_WHAT YOU SHOULD DO:_
Which lines of the records below contain the string "common"? Extract each of those lines in full, treating uppercase and lowercase letters as different.

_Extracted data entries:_
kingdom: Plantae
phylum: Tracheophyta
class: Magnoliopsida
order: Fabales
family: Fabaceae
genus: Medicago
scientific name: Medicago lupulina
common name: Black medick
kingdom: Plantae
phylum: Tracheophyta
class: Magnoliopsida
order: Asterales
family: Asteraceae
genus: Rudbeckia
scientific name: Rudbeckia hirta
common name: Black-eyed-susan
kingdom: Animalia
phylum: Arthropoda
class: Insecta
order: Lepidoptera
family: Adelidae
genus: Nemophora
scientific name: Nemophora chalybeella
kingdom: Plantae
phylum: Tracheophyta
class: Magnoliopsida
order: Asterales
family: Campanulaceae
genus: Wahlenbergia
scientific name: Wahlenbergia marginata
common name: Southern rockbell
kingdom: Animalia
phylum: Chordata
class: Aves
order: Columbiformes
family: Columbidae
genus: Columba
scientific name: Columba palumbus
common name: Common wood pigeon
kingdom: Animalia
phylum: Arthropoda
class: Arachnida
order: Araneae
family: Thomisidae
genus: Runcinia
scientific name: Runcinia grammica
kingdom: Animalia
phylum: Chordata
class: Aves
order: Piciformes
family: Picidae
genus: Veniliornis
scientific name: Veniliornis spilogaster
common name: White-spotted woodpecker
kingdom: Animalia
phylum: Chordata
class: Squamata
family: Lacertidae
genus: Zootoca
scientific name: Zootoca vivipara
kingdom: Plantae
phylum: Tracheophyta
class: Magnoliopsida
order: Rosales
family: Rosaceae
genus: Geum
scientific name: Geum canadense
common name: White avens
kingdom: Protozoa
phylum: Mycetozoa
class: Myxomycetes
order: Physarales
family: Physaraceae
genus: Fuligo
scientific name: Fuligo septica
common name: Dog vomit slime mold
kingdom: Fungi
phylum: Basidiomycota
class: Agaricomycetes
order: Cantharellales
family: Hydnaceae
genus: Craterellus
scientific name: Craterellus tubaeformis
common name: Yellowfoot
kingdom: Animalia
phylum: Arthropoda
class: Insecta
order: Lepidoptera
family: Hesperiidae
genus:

_WRITTEN REPLY:_
common name: Black medick
common name: Black-eyed-susan
common name: Southern rockbell
common name: Common wood pigeon
common name: White-spotted woodpecker
common name: White avens
common name: Dog vomit slime mold
common name: Yellowfoot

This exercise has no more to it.